"Elle était sous emprise": les difficultés de l'enquête sur le suicide de Krisztina Rády, l'ex-épouse de Bertrand Cantat

S'agissait-il d'un "suicide forcé"? Cette question traversera l'enquête préliminaire ouverte par le Parquet de Bordeaux ce jeudi 24 juillet. Celle-ci porte sur d'éventuels faits de "violences volontaires" commis par Bertrand Cantat sur son ancienne compagne et mère de ses enfants, Krisztina Rády, après sa disparition survenue il y a quinze ans.
Krisztina Rády, l'ex-épouse de Bertrand Cantat, s'était suicidée par pendaison à son domicile, en janvier 2010. Son corps avait été découvert par l'un de ses enfants, alors que le chanteur de Noir Désir dormait, à l'étage du dessous, dans le logement.

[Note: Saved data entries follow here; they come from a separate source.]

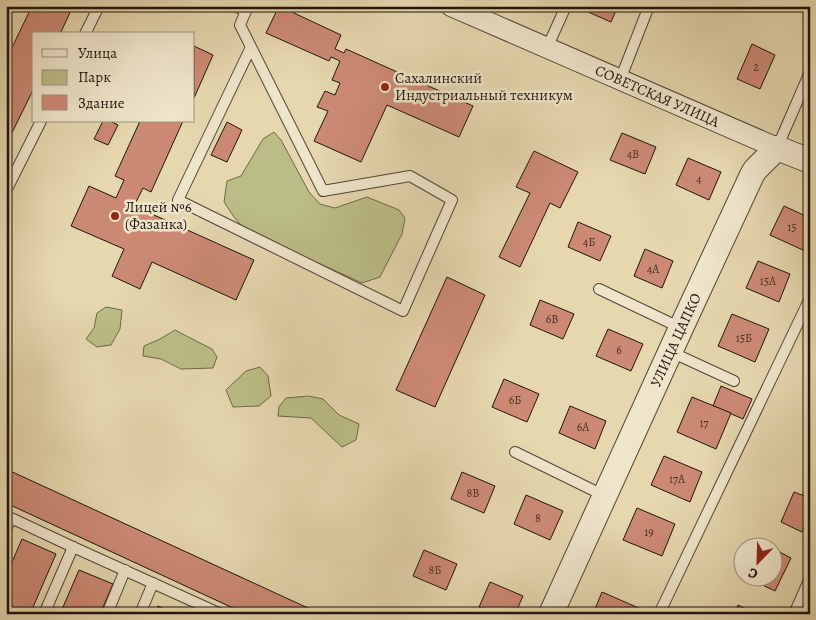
<svg xmlns="http://www.w3.org/2000/svg" width="816" height="620" viewBox="0 0 816 620" font-family="Alegreya,serif">
<rect width="100%" height="100%" fill="#e6d7af"/>
<filter id="stains"><feTurbulence type="fractalNoise" baseFrequency=".004" numOctaves="4"/><feColorMatrix values="0 0 0 0 .2 0 0 0 0 .09 0 0 0 0 .02 0 0 0 .5 -.17"/></filter>
<radialGradient id="worn" r=".72"><stop offset=".6" stop-color="#630" stop-opacity="0"/><stop offset="1" stop-color="#630" stop-opacity=".3"/></radialGradient>
<g fill="#bbbd86" stroke="#6d684a">
<polygon points="274,132 281,140 309,192 320,204 335,208 367,197 399,210 405,218 402,234 380,277 362,283 244,229 234,217 224,202 227,181 241,176 263,139"/>
<polygon points="106,307 122,310 120,329 111,345 97,347 86,339 94,328 97,313"/>
<polygon points="175,330 200,343 212,349 217,357 213,368 181,369 161,359 143,356 144,346 160,339"/>
<polygon points="260,367 268,376 271,396 259,406 233,407 226,390 246,371"/>
<polygon points="308,396 323,399 339,415 359,424 356,440 342,447 311,418 278,416 279,407 286,398"/>
</g>
<g fill="#cc8a75" stroke="#1f130f">
<polygon points="32,6 73,6 60,34 34,34 34,88 6,145 6,60"/>
<polygon points="279,6 341,35 335,49 344,53 346,49 473,106 459,137 387,105 361,162 314,141 328,111 317,107 325,91 335,95 340,83 332,80 340,61 331,57 329,61 266,33"/>
<polygon points="579,6 618,6 611,22 579,8"/>
<polygon points="752,44 775,55 760,89 737,79"/>
<polygon points="194,46 213,55 194,98"/>
<polygon points="103,121 110,121 118,125 108,145 94,139"/>
<polygon points="140,121 183,121 151,192 143,188 134,206 254,260 236,300 152,262 140,289 112,276 124,249 71,226 89,186 116,198 124,180 115,176"/>
<polygon points="227,122 242,130 227,162 211,155"/>
<polygon points="622,133 656,147 645,174 610,160"/>
<polygon points="534,151 578,172 560,208 550,203 520,267 499,257 530,193 516,187"/>
<polygon points="688,158 721,172 709,200 676,185"/>
<polygon points="784,206 810,218 810,242 805,251 770,235"/>
<polygon points="578,222 611,236 600,261 568,247"/>
<polygon points="645,249 673,261 662,288 634,276"/>
<polygon points="758,261 790,274 779,302 746,288"/>
<polygon points="447,277 485,295 435,407 396,390"/>
<polygon points="540,300 574,314 563,339 530,325"/>
<polygon points="732,314 769,329 755,362 718,346"/>
<polygon points="608,329 643,344 631,371 596,356"/>
<polygon points="504,379 539,394 527,422 492,407"/>
<polygon points="721,386 752,399 743,419 713,406"/>
<polygon points="692,397 731,413 716,449 677,432"/>
<polygon points="570,406 606,421 595,449 559,433"/>
<polygon points="664,456 702,472 690,502 651,485"/>
<polygon points="6,469 321,614 246,614 6,503"/>
<polygon points="462,472 495,486 484,513 451,499"/>
<polygon points="794,492 810,498 810,515 802,532 781,522"/>
<polygon points="526,495 563,511 550,540 514,524"/>
<polygon points="637,508 675,524 662,556 623,540"/>
<polygon points="22,539 56,554 30,614 6,614 6,576"/>
<polygon points="774,549 791,558 775,591 752,580 753,578 774,578"/>
<polygon points="424,550 457,564 446,590 413,576"/>
<polygon points="79,570 113,584 100,614 60,614"/>
<polygon points="490,582 523,596 515,614 494,614 479,607"/>
<polygon points="602,592 641,609 639,614 593,614"/>
<polygon points="738,605 757,614 734,614"/>
<polygon points="158,606 175,614 155,614"/>
</g>
<g fill="none" stroke-linecap="round" stroke-linejoin="round">
<defs>
<g id="service">
<polyline points="234,6 246,11"/>
<polyline points="248,6 240,25 323,191 410,176 452,200 403,311 178,200 251,47"/>
<polyline points="85,34 99,6"/>
<polyline points="547,48 566,6"/>
<polyline points="620,80 649,6"/>
<polyline points="777,148 810,72"/>
<polyline points="6,191 41,121"/>
<polyline points="599,289 681,328"/>
<polyline points="671,352 734,381"/>
<polyline points="515,452 605,496"/>
<polyline points="6,530 11,518 73,547"/>
<polyline points="44,614 73,547 221,614"/>
<polyline points="107,614 125,570"/>
<polyline points="140,614 153,583"/>
<polyline points="659,614 810,298"/>
<polyline points="794,614 810,578"/>
</g>
<g id="minor">
<path id="s1" d="M451 6 777 148"/>
</g>
<g id="tertiary">
<path id="s2" d="M551 614 681 328 752 175 755 170 777 148 810 161"/>
</g>
</defs>
<use href="#service" stroke="#514437" stroke-width="12"/>
<use href="#minor" stroke="#514437" stroke-width="22"/>
<use href="#tertiary" stroke="#514437" stroke-width="26"/>
<use href="#service" stroke="#efe5cb" stroke-width="10"/>
<use href="#minor" stroke="#efe5cb" stroke-width="20"/>
<use href="#tertiary" stroke="#efe5cb" stroke-width="24"/>
</g>
<g fill="#8f2418" stroke="#efe5cb" stroke-width="2">
<circle cx="385" cy="87" r="5"/>
<circle cx="115" cy="216" r="5"/>
</g>
<g text-anchor="middle" dominant-baseline="central" stroke-width="5" stroke-linejoin="round" paint-order="stroke">
<g font-size="12" fill="#4a3128">
<text x="756" y="67">2</text>
<text x="633" y="154">4В</text>
<text x="699" y="179">4</text>
<text x="792" y="227">15</text>
<text x="589" y="242">4Б</text>
<text x="653" y="269">4А</text>
<text x="768" y="281">15А</text>
<text x="552" y="319">6В</text>
<text x="744" y="338">15Б</text>
<text x="619" y="350">6</text>
<text x="515" y="400">6Б</text>
<text x="704" y="423">17</text>
<text x="583" y="427">6А</text>
<text x="677" y="479">17А</text>
<text x="473" y="493">8В</text>
<text x="538" y="518">8</text>
<text x="649" y="532">19</text>
<text x="435" y="570">8Б</text>
</g>
<g font-size="15" fill="#1f130f" stroke="#efe5cb" text-anchor="start">
<text x="395" y="78">Сахалинский<tspan x="395" dy="17">Индустриальный техникум</tspan></text>
<text x="125" y="207">Лицей №6<tspan x="125" dy="17">(Фазанка)</tspan></text>
</g>
<g font-size="15" fill="#1f130f" stroke="#efe5cb">
<text stroke="none"><textPath href="#s1" startOffset="225">СОВЕТСКАЯ УЛИЦА</textPath></text>
<text stroke="none"><textPath href="#s2" startOffset="301">УЛИЦА ЦАПКО</textPath></text>
</g>
</g>
<rect width="816" height="620" fill="none" stroke="#e6d7af" stroke-width="25"/>
<rect x="8" y="8" width="801" height="605" fill="none" stroke="#1f130f" stroke-width="2.5"/>
<rect x="12" y="12" width="791" height="595" fill="none" stroke="#1f130f"/>
<rect x="32" y="32" width="162" height="90" fill="#efe5cb" stroke="#9c9180"/>
<rect x="42" y="49" width="25" height="8" fill="#efe5cb" stroke="#9c9180"/>
<text x="78" y="58" font-size="15" fill="#1f130f">Улица</text>
<rect x="42" y="70" width="25" height="15" fill="#bbbd86" stroke="#9c9180"/>
<text x="78" y="82" font-size="15" fill="#1f130f">Парк</text>
<rect x="42" y="95" width="25" height="15" fill="#cc8a75" stroke="#9c9180"/>
<text x="78" y="108" font-size="15" fill="#1f130f">Здание</text>
<g transform="translate(758 562) rotate(203)"><circle r="24" fill="#efe5cb" stroke="#9c9180"/>
<path d="M0-4L9 19L0 12L-9 19Z" fill="#8f2418"/>
<text y="-8" font-size="14" font-weight="bold" text-anchor="middle" fill="#1f130f">С</text>
</g>
<rect width="100%" height="100%" filter="url(#stains)"/>
<rect width="100%" height="100%" fill="url(#worn)"/>
</svg>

Quatre enquêtes en 2010, 2013, 2014 et 2018 ont été, par la suite, ouvertes après le suicide de Krisztina Rády. Elles ont toutes été classées sans suite. Mais une mini-série documentaire sur le chanteur de Noir Désir (De rockstar à tueur: le cas Cantat) diffusé sur Netflix en mars dernier est venue apporter de nouveaux éléments sur cette affaire.

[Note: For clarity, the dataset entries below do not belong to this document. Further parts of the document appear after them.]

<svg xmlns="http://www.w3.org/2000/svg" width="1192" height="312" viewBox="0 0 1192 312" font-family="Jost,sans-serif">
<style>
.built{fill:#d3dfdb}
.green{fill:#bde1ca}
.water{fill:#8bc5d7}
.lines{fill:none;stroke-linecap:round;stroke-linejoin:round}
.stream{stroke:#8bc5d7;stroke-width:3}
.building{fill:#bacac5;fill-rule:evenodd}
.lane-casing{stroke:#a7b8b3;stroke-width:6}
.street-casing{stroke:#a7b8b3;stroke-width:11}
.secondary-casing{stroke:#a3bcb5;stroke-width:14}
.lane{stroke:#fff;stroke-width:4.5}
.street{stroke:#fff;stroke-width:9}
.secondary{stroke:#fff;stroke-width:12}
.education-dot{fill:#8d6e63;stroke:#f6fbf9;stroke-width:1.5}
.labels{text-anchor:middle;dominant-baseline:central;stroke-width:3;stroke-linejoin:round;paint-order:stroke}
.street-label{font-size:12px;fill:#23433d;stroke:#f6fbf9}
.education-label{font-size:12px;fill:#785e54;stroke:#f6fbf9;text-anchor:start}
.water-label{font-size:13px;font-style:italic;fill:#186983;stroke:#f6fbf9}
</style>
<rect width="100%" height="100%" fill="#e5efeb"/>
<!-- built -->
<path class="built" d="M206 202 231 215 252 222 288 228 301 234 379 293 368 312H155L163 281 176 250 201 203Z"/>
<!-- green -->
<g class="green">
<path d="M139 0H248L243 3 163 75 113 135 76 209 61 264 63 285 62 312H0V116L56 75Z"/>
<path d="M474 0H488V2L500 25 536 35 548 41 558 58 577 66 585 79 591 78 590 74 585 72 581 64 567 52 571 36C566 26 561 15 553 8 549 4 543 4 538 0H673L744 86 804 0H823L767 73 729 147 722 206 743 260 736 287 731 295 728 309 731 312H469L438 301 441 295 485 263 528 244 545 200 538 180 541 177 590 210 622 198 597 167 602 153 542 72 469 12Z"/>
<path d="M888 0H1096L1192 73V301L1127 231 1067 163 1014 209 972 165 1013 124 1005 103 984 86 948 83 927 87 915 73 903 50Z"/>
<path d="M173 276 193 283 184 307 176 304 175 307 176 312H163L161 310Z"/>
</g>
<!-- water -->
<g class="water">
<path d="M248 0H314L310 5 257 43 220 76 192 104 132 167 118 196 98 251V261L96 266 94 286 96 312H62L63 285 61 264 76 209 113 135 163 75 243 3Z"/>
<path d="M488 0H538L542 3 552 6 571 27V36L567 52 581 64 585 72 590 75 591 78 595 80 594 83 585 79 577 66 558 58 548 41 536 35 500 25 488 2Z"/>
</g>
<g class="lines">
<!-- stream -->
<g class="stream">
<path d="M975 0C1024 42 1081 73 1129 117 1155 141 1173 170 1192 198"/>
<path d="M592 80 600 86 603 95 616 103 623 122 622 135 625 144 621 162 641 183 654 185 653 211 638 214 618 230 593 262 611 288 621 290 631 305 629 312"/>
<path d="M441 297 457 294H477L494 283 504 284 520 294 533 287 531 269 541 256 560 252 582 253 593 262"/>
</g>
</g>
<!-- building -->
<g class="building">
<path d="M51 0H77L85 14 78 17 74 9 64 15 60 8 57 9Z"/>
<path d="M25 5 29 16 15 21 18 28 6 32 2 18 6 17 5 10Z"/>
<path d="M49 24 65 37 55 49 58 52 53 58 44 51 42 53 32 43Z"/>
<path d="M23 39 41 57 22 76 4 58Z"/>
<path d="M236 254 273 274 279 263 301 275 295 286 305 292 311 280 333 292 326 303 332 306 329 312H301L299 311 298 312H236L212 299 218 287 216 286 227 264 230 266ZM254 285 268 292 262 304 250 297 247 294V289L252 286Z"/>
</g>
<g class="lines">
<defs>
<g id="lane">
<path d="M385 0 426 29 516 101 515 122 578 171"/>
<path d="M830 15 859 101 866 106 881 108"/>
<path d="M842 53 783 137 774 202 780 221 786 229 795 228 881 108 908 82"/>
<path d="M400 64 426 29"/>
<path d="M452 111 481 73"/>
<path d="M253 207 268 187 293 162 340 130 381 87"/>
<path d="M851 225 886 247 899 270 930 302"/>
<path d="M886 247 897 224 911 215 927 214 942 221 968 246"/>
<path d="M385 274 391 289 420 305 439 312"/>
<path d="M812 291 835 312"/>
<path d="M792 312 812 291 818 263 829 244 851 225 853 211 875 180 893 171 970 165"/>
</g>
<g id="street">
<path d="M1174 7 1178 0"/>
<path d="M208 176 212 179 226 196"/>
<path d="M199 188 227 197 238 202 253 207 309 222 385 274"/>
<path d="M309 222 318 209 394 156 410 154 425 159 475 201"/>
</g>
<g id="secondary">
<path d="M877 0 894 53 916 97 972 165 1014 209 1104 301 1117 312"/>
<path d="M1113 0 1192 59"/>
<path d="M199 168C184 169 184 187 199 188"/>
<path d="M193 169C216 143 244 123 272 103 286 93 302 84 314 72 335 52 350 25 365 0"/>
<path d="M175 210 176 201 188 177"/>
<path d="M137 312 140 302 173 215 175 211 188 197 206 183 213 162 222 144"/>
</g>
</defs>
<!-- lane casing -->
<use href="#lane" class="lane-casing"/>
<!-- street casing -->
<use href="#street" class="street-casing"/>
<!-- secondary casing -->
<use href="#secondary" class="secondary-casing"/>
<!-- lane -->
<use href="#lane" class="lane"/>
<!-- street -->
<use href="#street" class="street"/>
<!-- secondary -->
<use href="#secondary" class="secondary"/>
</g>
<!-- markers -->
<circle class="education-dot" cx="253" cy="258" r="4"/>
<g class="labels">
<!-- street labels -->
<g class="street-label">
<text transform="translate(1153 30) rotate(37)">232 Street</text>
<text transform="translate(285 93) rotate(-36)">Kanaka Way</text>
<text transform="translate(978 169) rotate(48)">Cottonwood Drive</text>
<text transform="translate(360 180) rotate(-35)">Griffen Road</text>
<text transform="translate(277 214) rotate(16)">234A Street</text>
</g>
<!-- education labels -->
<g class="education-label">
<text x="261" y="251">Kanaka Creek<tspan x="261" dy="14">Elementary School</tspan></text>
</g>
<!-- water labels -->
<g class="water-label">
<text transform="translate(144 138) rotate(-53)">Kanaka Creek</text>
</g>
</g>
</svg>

• Pourquoi l'enquête a-t-elle été rouverte?
C'est à la faveur de ce documentaire Netflix que Renaud Gaudeul, le procureur de Bordeaux a souhaité reprendre l'enquête. "Une première" dans l'histoire judiciaire, affirme-t-il sur RMC. En visionnant la mini-série, le magistrat s'est rendu compte que "certaines choses qui figuraient dans le documentaire n'étaient pas dans le dossier pénal".
"L'un des éléments essentiels, c'est l'existence d'un dossier médical dans un établissement hospitalier de la région bordelaise, qui attesterait des violences (subies par Krisztina Rády), avant ce décès. Si on le retrouve, ce serait la première fois qu'un élément médical viendrait en soutien de ces accusations de violences volontaires", explique Renaud Gaudeul. Ce dossier médico-légal avait été évoqué par un soignant, qui témoignait sous couvert d'anonymat dans un des épisodes de la mini-série Le Cas Cantat.
• L'enquête peut-elle être rouverte sous la qualification de "suicide forcé"?
Le "suicide forcé", ou harcèlement moral sur conjoint qui mène au suicide, est une infraction inscrite dans le code pénal depuis 2020. Si le cas de Krisztina Rády peut faire écho à cette catégorie d'infraction, la qualification de "suicide forcé" ne peut être retenue car les faits, datant de 2010, sont antérieurs à cette loi.
"Il faut appliquer la loi telle qu'elle existait à l'époque", indique ainsi le Procureur de Bordeaux sur les antennes de RMC. Ce dernier rappelle que l'enquête est rouverte sur "d'éventuels faits de violences volontaires", qui constituaient "déjà une infraction pénale" en 2010.
• Quelles sont les difficultés de cette enquête?
Certes, les temps ont changé et l'enjeu de la lutte contre les violences faites aux femmes est mieux appréhendé qu'auparavant. Néanmoins, il reste toujours des angles morts.
"Dans le cas des violences faites aux femmes, surtout dans le cadre conjugal, ce sont des infractions qui se commettent dans l'intimité, et il est toujours assez dur d'avoir des preuves", note Sirine Sehil, élève avocate en droit pénal et militante féministe, sur le plateau de BFMTV ce vendredi 25 juillet.
Des éléments d'autant plus difficiles à obtenir quand les rapports de couple sont aussi complexes. "Madame Rády avait, à l'époque, témoigné en faveur de Monsieur Cantat, rappelle-t-elle. Elle était probablement - à 99,9% - sous emprise."
En ce sens, Sirine Sehil souligne donc l'importance des "personnes qui ont témoigné pour ce documentaire mais qui n'avaient pas été entendues précédemment - ce qui constituera tout l'enjeu de cette enquête".
Philippe Laflaquière, l'ancien juge d'application des peines qui a décidé de la libération conditionnelle de Bertrand Cantat en 2007, a salué sur BFMTV l'ouverture de cette nouvelle enquête. "Je pense que c'est une excellente décision car on a toujours intérêt à ce que la vérité émerge, a-t-il déclaré. Cela sera sans doute très difficile, mais il le faut."